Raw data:
=-=-=-=-=

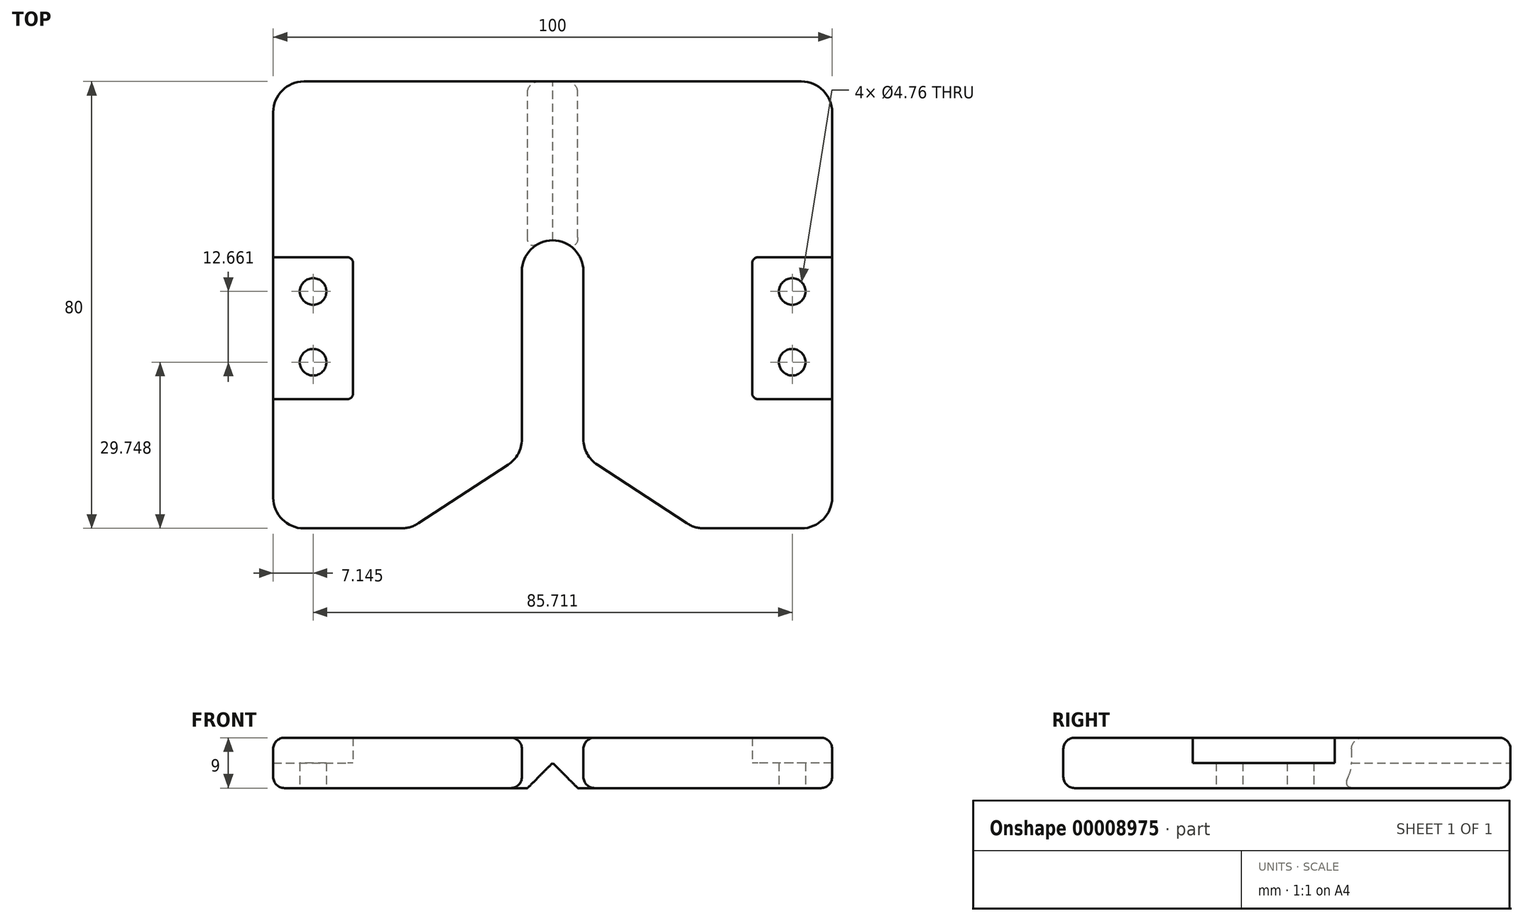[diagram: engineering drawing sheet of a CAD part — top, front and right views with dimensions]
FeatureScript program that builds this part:
annotation { "Feature Type Name" : "Feature", "Feature Type Description" : "" }
export const myFeature = defineFeature(function(context is Context, id is Id, definition is map)
    precondition{}
    {
        {
            var Q0;
            Q0=qCreatedBy(makeId("Top.planeOp"),FACE);
            var sketch = newSketch(context, id + "F0", { "sketchPlane" : qUnion([Q0])});
            skLineSegment(sketch, "E0.rect.bottom", {"start": v(44.5, 33.94) * mm, "end": v(-44.5, 33.94) * mm});
            skLineSegment(sketch, "E0.rect.top", {"start": v(44.5, -46.06) * mm, "end": v(27.05, -46.06) * mm});
            skLineSegment(sketch, "E0.rect.left", {"start": v(50, 28.44) * mm, "end": v(50, -40.56) * mm});
            skLineSegment(sketch, "E0.rect.right", {"start": v(-50, 28.44) * mm, "end": v(-50, -40.56) * mm});
            skPoint(sketch, "E0.rect.middle", {"position": v(0, -6.06) * mm});
            skLineSegment(sketch, "E1", {"start": v(0, -46.06) * mm, "end": v(0, 0) * mm, "construction": true});
            skArc(sketch, "E2", {"start": v(5.5, 0) * mm, "mid": v(0, 5.5) * mm, "end": v(-5.5, 0) * mm});
            skLineSegment(sketch, "E3", {"start": v(-5.5, 0) * mm, "end": v(-5.5, -30.08) * mm});
            skLineSegment(sketch, "E4", {"start": v(-8, -34.69) * mm, "end": v(-24.04, -45.16) * mm});
            skLineSegment(sketch, "E5", {"start": v(5.5, 0) * mm, "end": v(5.5, -30.08) * mm});
            skLineSegment(sketch, "E6", {"start": v(8, -34.69) * mm, "end": v(24.04, -45.16) * mm});
            skArc(sketch, "E7", {"start": v(5.5, -30.08) * mm, "mid": v(6.16, -32.7) * mm, "end": v(8, -34.69) * mm});
            skArc(sketch, "E8", {"start": v(-8, -34.69) * mm, "mid": v(-6.16, -32.7) * mm, "end": v(-5.5, -30.08) * mm});
            skArc(sketch, "E9", {"start": v(-44.5, 33.94) * mm, "mid": v(-48.39, 32.33) * mm, "end": v(-50, 28.44) * mm});
            skArc(sketch, "E10", {"start": v(50, 28.44) * mm, "mid": v(48.39, 32.33) * mm, "end": v(44.5, 33.94) * mm});
            skArc(sketch, "E11", {"start": v(24.04, -45.16) * mm, "mid": v(25.48, -45.83) * mm, "end": v(27.05, -46.06) * mm});
            skArc(sketch, "E12", {"start": v(44.5, -46.06) * mm, "mid": v(48.39, -44.45) * mm, "end": v(50, -40.56) * mm});
            skArc(sketch, "E13", {"start": v(-27.05, -46.06) * mm, "mid": v(-25.48, -45.83) * mm, "end": v(-24.04, -45.16) * mm});
            skArc(sketch, "E14", {"start": v(-50, -40.56) * mm, "mid": v(-48.39, -44.45) * mm, "end": v(-44.5, -46.06) * mm});
            skPoint(sketch, "E15.orphan", {"position": v(-50, -46.06) * mm});
            skLineSegment(sketch, "E16.trimOffspring", {"start": v(-27.05, -46.06) * mm, "end": v(-44.5, -46.06) * mm});
            skPoint(sketch, "E17.orphan", {"position": v(-5.5, -33.06) * mm});
            skPoint(sketch, "E18.orphan", {"position": v(5.5, -33.06) * mm});
            skPoint(sketch, "E19.orphan", {"position": v(25.41, -46.06) * mm});
            skPoint(sketch, "E20.orphan", {"position": v(-25.41, -46.06) * mm});
            skPoint(sketch, "E21.orphan", {"position": v(50, -46.06) * mm});
            skPoint(sketch, "E22.orphan", {"position": v(50, 33.94) * mm});
            skPoint(sketch, "E23.orphan", {"position": v(-50, 33.94) * mm});
            skLineSegment(sketch, "E24.bottom", {"start": v(-50, 2.47) * mm, "end": v(-35.71, 2.47) * mm});
            skLineSegment(sketch, "E24.top", {"start": v(-50, -22.93) * mm, "end": v(-35.71, -22.93) * mm});
            skLineSegment(sketch, "E24.left", {"start": v(-50, 2.47) * mm, "end": v(-50, -22.93) * mm});
            skLineSegment(sketch, "E24.right", {"start": v(-35.71, 2.47) * mm, "end": v(-35.71, -22.93) * mm});
            skLineSegment(sketch, "E25.0.MirrorCS", {"start": v(35.71, 2.47) * mm, "end": v(35.71, -22.93) * mm});
            skLineSegment(sketch, "E25.1.MirrorCS", {"start": v(50, -22.93) * mm, "end": v(35.71, -22.93) * mm});
            skLineSegment(sketch, "E25.2.MirrorCS", {"start": v(50, 2.47) * mm, "end": v(50, -22.93) * mm});
            skLineSegment(sketch, "E25.3.MirrorCS", {"start": v(50, 2.47) * mm, "end": v(35.71, 2.47) * mm});
            skCircle(sketch, "E26", {"center": v(-42.86, -3.65) * mm, "radius": 2.38 * mm});
            skCircle(sketch, "E27", {"center": v(-42.86, -16.31) * mm, "radius": 2.38 * mm});
            skLineSegment(sketch, "E28.bottom", {"start": v(-3.6, -0.23) * mm, "end": v(3.4, -0.23) * mm, "construction": true});
            skLineSegment(sketch, "E28.top", {"start": v(-3.6, -20.23) * mm, "end": v(3.4, -20.23) * mm, "construction": true});
            skLineSegment(sketch, "E28.left", {"start": v(-3.6, -0.23) * mm, "end": v(-3.6, -20.23) * mm, "construction": true});
            skLineSegment(sketch, "E28.right", {"start": v(3.4, -0.23) * mm, "end": v(3.4, -20.23) * mm, "construction": true});
            skLineSegment(sketch, "E29", {"start": v(-35.71, -10.23) * mm, "end": v(-3.6, -10.23) * mm, "construction": true});
            skLineSegment(sketch, "E30", {"start": v(3.4, -10.23) * mm, "end": v(35.71, -10.23) * mm, "construction": true});
            skCircle(sketch, "E31.0.MirrorC", {"center": v(42.86, -3.65) * mm, "radius": 2.38 * mm});
            skCircle(sketch, "E32.0.MirrorC", {"center": v(42.86, -16.31) * mm, "radius": 2.38 * mm});
            skLineSegment(sketch, "E33", {"start": v(-42.86, 2.47) * mm, "end": v(-42.86, -22.93) * mm, "construction": true});
            skSolve(sketch);
        }
        {
            var Q0;
            Q0=makeQuery(id+"F0.imprint","IMPRINT",FACE,{"disambiguationData":[TD([[makeQuery(id+"F0.imprint","IMPRINT",EDGE,{"derivedFrom":sQuery(id+"F0.wireOp",EDGE,"E0.rect.bottom")}),1.0]])]});
            var Q1;
            Q1=makeQuery(id+"F0.imprint","IMPRINT",FACE,{"disambiguationData":[TD([[makeQuery(id+"F0.imprint","IMPRINT",EDGE,{"derivedFrom":sQuery(id+"F0.wireOp",EDGE,"E24.bottom")}),-1.0]])]});
            var Q2;
            Q2=makeQuery(id+"F0.imprint","IMPRINT",FACE,{"disambiguationData":[TD([[makeQuery(id+"F0.imprint","IMPRINT",EDGE,{"derivedFrom":sQuery(id+"F0.wireOp",EDGE,"E25.0.MirrorCS")}),1.0]])]});
            extrude(context, id + "F1", {"entities" : qUnion([Q0, Q1, Q2]), "depth" : 9 * mm, "symmetric" : true});
        }
        {
            var Q0;
            Q0=makeQuery(id+"F1.opExtrude","SWEPT_FACE",FACE,{"disambiguationData":[OSD([sQuery(id+"F0.wireOp",EDGE,"E0.rect.bottom")])]});
            var sketch = newSketch(context, id + "F2", { "sketchPlane" : qUnion([Q0])});
            skLineSegment(sketch, "E34", {"start": v(0, 0) * mm, "end": v(-4.5, -4.5) * mm});
            skLineSegment(sketch, "E35", {"start": v(0, 0) * mm, "end": v(0, -4.5) * mm, "construction": true});
            skLineSegment(sketch, "E36.0.MirrorCS", {"start": v(0, 0) * mm, "end": v(4.5, -4.5) * mm});
            skLineSegment(sketch, "E37", {"start": v(-4.5, -4.5) * mm, "end": v(4.5, -4.5) * mm});
            skSolve(sketch);
        }
        {
            var Q0;
            Q0 = qSketchRegion(id + "F2", true);
            extrude(context, id + "F3", {"entities" : qUnion([Q0]), "operationType" : NewBodyOperationType.REMOVE, "endBound" : BoundingType.THROUGH_ALL, "oppositeDirection" : true, "depth" : 25 * mm});
        }
        {
            var Q0;
            Q0=makeQuery(id+"F1.opExtrude","CAP_EDGE",EDGE,{"disambiguationData":[OSD([sQuery(id+"F0.wireOp",EDGE,"E0.rect.right")])],"isStart":false});
            var Q1;
            Q1=makeQuery(id+"F1.opExtrude","CAP_EDGE",EDGE,{"disambiguationData":[OSD([sQuery(id+"F0.wireOp",EDGE,"E0.rect.right")])],"isStart":true});
            var Q2;
            Q2=makeQuery(id+"F3.boolean.opBoolean","COPY",EDGE,{"derivedFrom":makeQuery(id+"F3.opExtrude","SWEPT_EDGE",EDGE,{"disambiguationData":[OSD([sQuery(id+"F0.wireOp",EDGE,"E0.rect.bottom"),sQuery(id+"F2.wireOp",EDGE,"E36.0.MirrorCS"),sQuery(id+"F2.wireOp",EDGE,"E37")])]})});
            var Q3;
            Q3=makeQuery(id+"F3.boolean.opBoolean","COPY",EDGE,{"derivedFrom":makeQuery(id+"F3.opExtrude","SWEPT_EDGE",EDGE,{"disambiguationData":[OSD([sQuery(id+"F0.wireOp",EDGE,"E0.rect.bottom"),sQuery(id+"F2.wireOp",EDGE,"E34"),sQuery(id+"F2.wireOp",EDGE,"E37")])]})});
            var Q4;
            Q4=makeQuery(id+"F1.opExtrude","CAP_EDGE",EDGE,{"disambiguationData":[OSD([sQuery(id+"F0.wireOp",EDGE,"E0.rect.left")])],"isStart":true});
            fillet(context, id + "F4", {"entities" : qUnion([Q0, Q1, Q2, Q3, Q4]), "radius" : 2 * mm, "tangentPropagation" : true, "allowEdgeOverflow" : false});
        }
        {
            var Q0;
            Q0=makeQuery(id+"F0.imprint","IMPRINT",FACE,{"disambiguationData":[TD([[makeQuery(id+"F0.imprint","IMPRINT",EDGE,{"derivedFrom":sQuery(id+"F0.wireOp",EDGE,"E24.bottom")}),-1.0]])]});
            var Q1;
            Q1=makeQuery(id+"F0.imprint","IMPRINT",FACE,{"disambiguationData":[TD([[makeQuery(id+"F0.imprint","IMPRINT",EDGE,{"derivedFrom":sQuery(id+"F0.wireOp",EDGE,"E25.0.MirrorCS")}),1.0]])]});
            extrude(context, id + "F5", {"entities" : qUnion([Q0, Q1]), "operationType" : NewBodyOperationType.REMOVE, "depth" : 4.5 * mm});
        }
        {
            var Q0;
            Q0=makeQuery(id+"F5.boolean.opBoolean","COPY",EDGE,{"derivedFrom":makeQuery(id+"F5.opExtrude","SWEPT_EDGE",EDGE,{"disambiguationData":[OSD([sQuery(id+"F0.wireOp",EDGE,"E25.0.MirrorCS"),sQuery(id+"F0.wireOp",EDGE,"E25.1.MirrorCS")])]})});
            var Q1;
            Q1=makeQuery(id+"F5.boolean.opBoolean","COPY",EDGE,{"derivedFrom":makeQuery(id+"F5.opExtrude","SWEPT_EDGE",EDGE,{"disambiguationData":[OSD([sQuery(id+"F0.wireOp",EDGE,"E25.0.MirrorCS"),sQuery(id+"F0.wireOp",EDGE,"E25.3.MirrorCS")])]})});
            var Q2;
            Q2=makeQuery(id+"F5.boolean.opBoolean","COPY",EDGE,{"derivedFrom":makeQuery(id+"F5.opExtrude","SWEPT_EDGE",EDGE,{"disambiguationData":[OSD([sQuery(id+"F0.wireOp",EDGE,"E24.top"),sQuery(id+"F0.wireOp",EDGE,"E24.right")])]})});
            var Q3;
            Q3=makeQuery(id+"F5.boolean.opBoolean","COPY",EDGE,{"derivedFrom":makeQuery(id+"F5.opExtrude","SWEPT_EDGE",EDGE,{"disambiguationData":[OSD([sQuery(id+"F0.wireOp",EDGE,"E24.bottom"),sQuery(id+"F0.wireOp",EDGE,"E24.right")])]})});
            fillet(context, id + "F6", {"entities" : qUnion([Q0, Q1, Q2, Q3]), "radius" : 1 * mm, "tangentPropagation" : true, "allowEdgeOverflow" : false});
        }
    });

=-=-=-=-=

Required task
Show every line of the data above that contains the string "newSketch", treating uppercase and lowercase as different.

Full output
            var sketch = newSketch(context, id + "F0", { "sketchPlane" : qUnion([Q0])});
            var sketch = newSketch(context, id + "F2", { "sketchPlane" : qUnion([Q0])});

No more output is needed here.